The fighting pits Saleh’s troops against tribesmen loyal to Sheik Sadeq al-Ahmar, head of the Hashid, Yemen’s most powerful tribal confederation. Al-Ahmar supports the hundreds of thousands of protesters who have been pressing for Saleh to step down since February, but his tribal fighters stayed on the sidelines until Saleh’s troops last week moved against al-Ahmar’s residence in the capital, Sanaa.

The rockets hit the presidential compound as officials were praying at a mosque inside, the official said. Four guards were killed and seven other officials were wounded.

Among those wounded were the prime minister, the deputy prime minister, the parliament speaker and the governor of Sanaa, the official said. The most serious injuries were to Sanaa’s governor Nooman Dweid and deputy prime minister Rashad al-Alimi, who is also the president’s top security adviser and who had not yet regained consciousness last night.
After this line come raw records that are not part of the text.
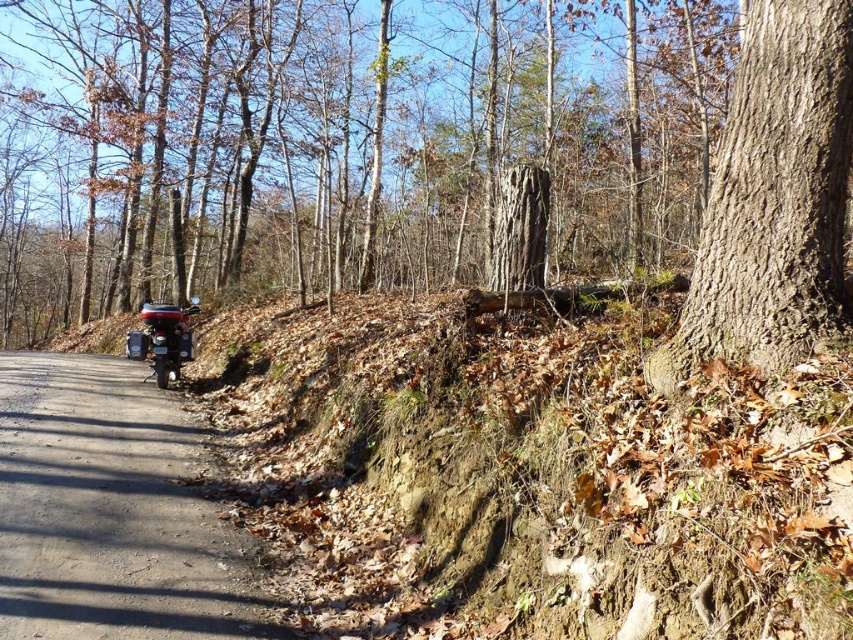
Question: Is black asphalt road at center thinner than brown rough bark tree at right?

Choices:
 (A) yes
 (B) no

Answer: (B)

Question: Estimate the real-world distances between objects in this image. Which object is closer to the shiny metallic motorbike at lower left?

Choices:
 (A) black asphalt road at center
 (B) brown rough tree trunk at center right

Answer: (A)

Question: Among these objects, which one is nearest to the camera?

Choices:
 (A) shiny metallic motorbike at lower left
 (B) black asphalt road at center
 (C) brown rough tree trunk at center right

Answer: (B)

Question: Can you confirm if black asphalt road at center is positioned to the right of brown rough bark tree at right?

Choices:
 (A) no
 (B) yes

Answer: (A)

Question: Estimate the real-world distances between objects in this image. Which object is farther from the black asphalt road at center?

Choices:
 (A) shiny metallic motorbike at lower left
 (B) brown rough bark tree at right

Answer: (B)

Question: Is the position of brown rough tree trunk at center right less distant than that of brown rough bark tree at right?

Choices:
 (A) no
 (B) yes

Answer: (A)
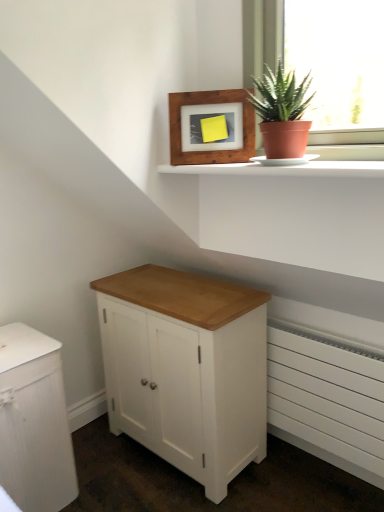
Where is `vacant space that is to the left of white matte radiator at lower right`? vacant space that is to the left of white matte radiator at lower right is located at coordinates (264, 484).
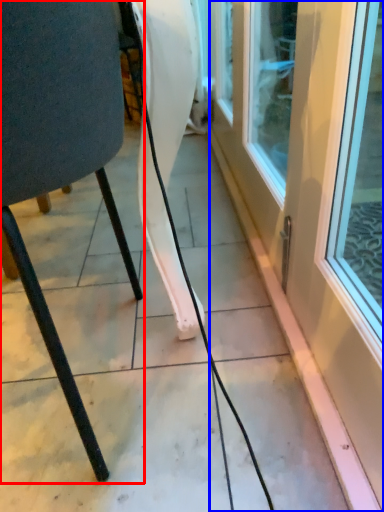
Question: Which of the following is the closest to the observer, chair (highlighted by a red box) or door (highlighted by a blue box)?

Choices:
 (A) chair
 (B) door

Answer: (B)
Saleh, in power for 33 years, has stuck out for months against the wave of peaceful protests that has spread across Yemen since February. Tens of thousands of demonstrators continue to mass daily in a central square of Sanaa, as well as in other cities. On Thursday night, government forces opened fire on protesters in Sanaa, wounding three, and troops also fired on protesters in the city of Taiz, south of the capital, on Friday.
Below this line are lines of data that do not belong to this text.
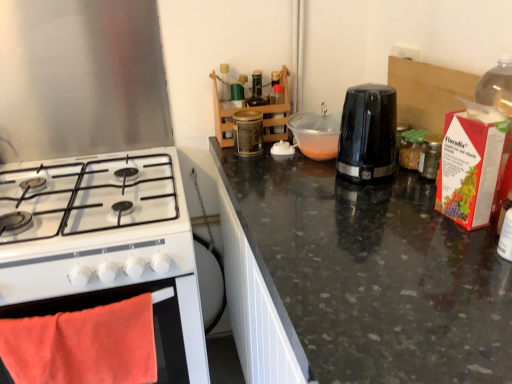
Question: Is orange fabric oven at lower left in front of or behind black plastic toaster at center, the first kitchen appliance from the right, in the image?

Choices:
 (A) front
 (B) behind

Answer: (A)

Question: In terms of size, does orange fabric oven at lower left appear bigger or smaller than black plastic toaster at center, the first kitchen appliance from the right?

Choices:
 (A) big
 (B) small

Answer: (B)

Question: Estimate the real-world distances between objects in this image. Which object is farther from the white glossy gas stove at left, which appears as the 1th kitchen appliance when viewed from the left?

Choices:
 (A) metallic gold canister at center
 (B) black plastic toaster at center, the first kitchen appliance from the right
 (C) orange fabric oven at lower left

Answer: (B)

Question: Which object is the farthest from the white glossy gas stove at left, which is the second kitchen appliance in right-to-left order?

Choices:
 (A) black plastic toaster at center, arranged as the second kitchen appliance when viewed from the left
 (B) metallic gold canister at center
 (C) orange fabric oven at lower left

Answer: (A)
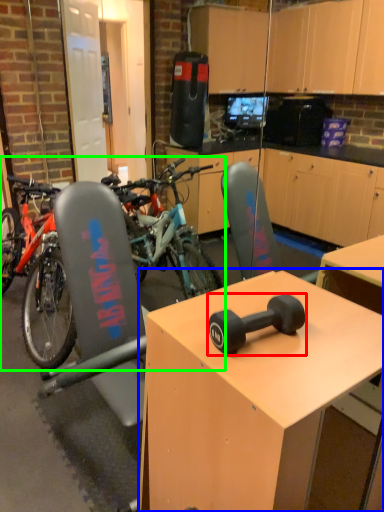
Question: Considering the real-world distances, which object is closest to dumbbell (highlighted by a red box)? desk (highlighted by a blue box) or mountain bike (highlighted by a green box).

Choices:
 (A) desk
 (B) mountain bike

Answer: (A)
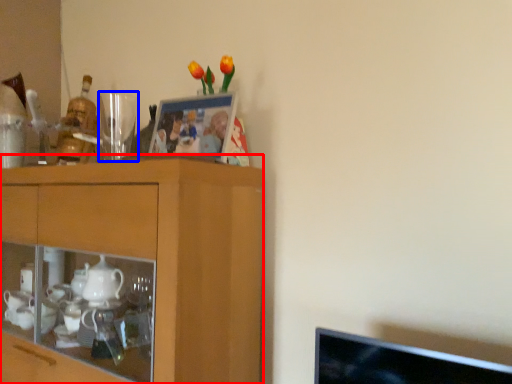
Question: Which object appears farthest to the camera in this image, cabinetry (highlighted by a red box) or tableware (highlighted by a blue box)?

Choices:
 (A) cabinetry
 (B) tableware

Answer: (B)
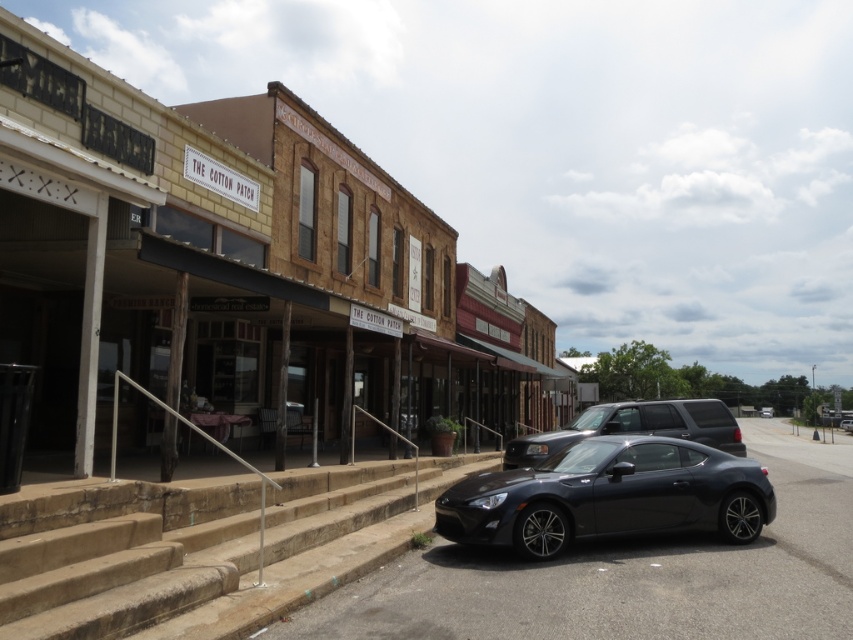
Question: Which of the following is the closest to the observer?

Choices:
 (A) (595, 412)
 (B) (770, 413)
 (C) (512, 540)

Answer: (C)

Question: Which of the following is the farthest from the observer?

Choices:
 (A) glossy black car at lower center
 (B) satin black car at center
 (C) matte brick building at center
 (D) stone steps at center

Answer: (B)

Question: Does satin black car at center have a greater width compared to shiny black car at center?

Choices:
 (A) no
 (B) yes

Answer: (B)

Question: Does matte brick building at center appear over glossy black car at lower center?

Choices:
 (A) yes
 (B) no

Answer: (A)

Question: Does stone steps at center appear on the right side of shiny black car at center?

Choices:
 (A) no
 (B) yes

Answer: (A)

Question: Among these points, which one is nearest to the camera?

Choices:
 (A) (61, 502)
 (B) (387, 355)
 (C) (740, 540)
 (D) (764, 416)

Answer: (A)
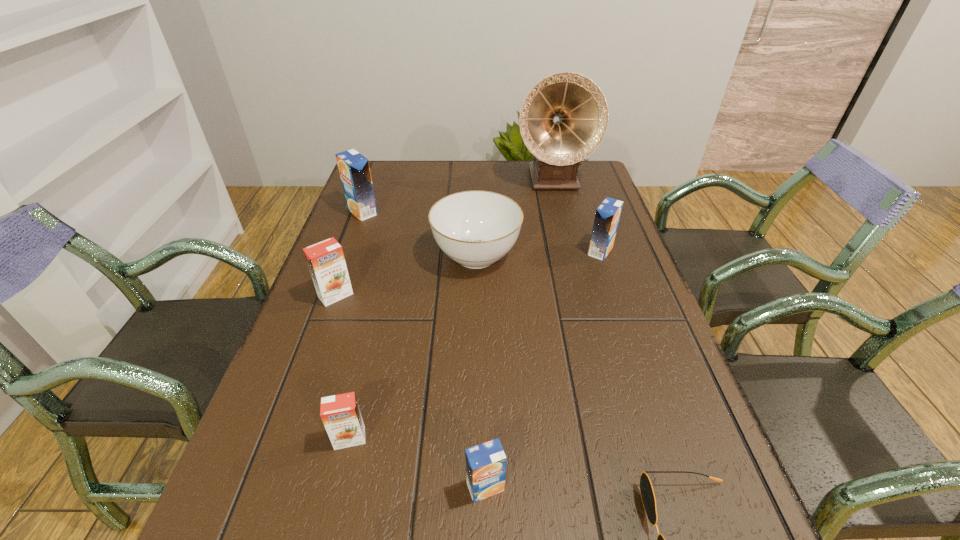
The width and height of the screenshot is (960, 540). Find the location of `empty location between the chinaware and the smallest blue orange_juice`. empty location between the chinaware and the smallest blue orange_juice is located at coordinates [481, 372].

Identify the location of vacant area that lies between the seventh nearest object and the right orange orange juice. (356, 325).

Image resolution: width=960 pixels, height=540 pixels. I want to click on free space between the left orange orange juice and the gray chinaware, so click(x=406, y=275).

Where is `free spot between the smallest blue orange_juice and the tallest orange_juice`? This screenshot has height=540, width=960. free spot between the smallest blue orange_juice and the tallest orange_juice is located at coordinates (424, 349).

Identify which object is the closest to the farther orange orange juice. Please provide its 2D coordinates. Your answer should be formatted as a tuple, i.e. [(x, y)], where the tuple contains the x and y coordinates of a point satisfying the conditions above.

[(474, 228)]

The width and height of the screenshot is (960, 540). I want to click on the fifth closest object to the gray chinaware, so click(x=340, y=414).

Where is `orange_juice identified as the fourth closest to the black sunglasses`? This screenshot has width=960, height=540. orange_juice identified as the fourth closest to the black sunglasses is located at coordinates (325, 259).

Find the location of a particular element. The image size is (960, 540). the second closest orange_juice to the second blue orange_juice from right to left is located at coordinates (325, 259).

At what (x,y) coordinates should I click in order to perform the action: click on the second closest blue orange_juice to the second blue orange_juice from right to left. Please return your answer as a coordinate pair (x, y). The width and height of the screenshot is (960, 540). Looking at the image, I should click on (354, 170).

Image resolution: width=960 pixels, height=540 pixels. What are the coordinates of `the closest blue orange_juice relative to the tallest object` in the screenshot? It's located at (607, 216).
But the fighting in Sanaa has turned the conflict into an all-out battle for power between two families, the al-Ahmar and Salehs.

The president has for years planted his close relatives in command of security forces and in top government positions. In days of fighting, tribesmen have overrun more than a dozen ministries and government buildings, and government artillery has pounded Sanaa’s Hassaba district where Sadeq al-Ahmar’s residence is located.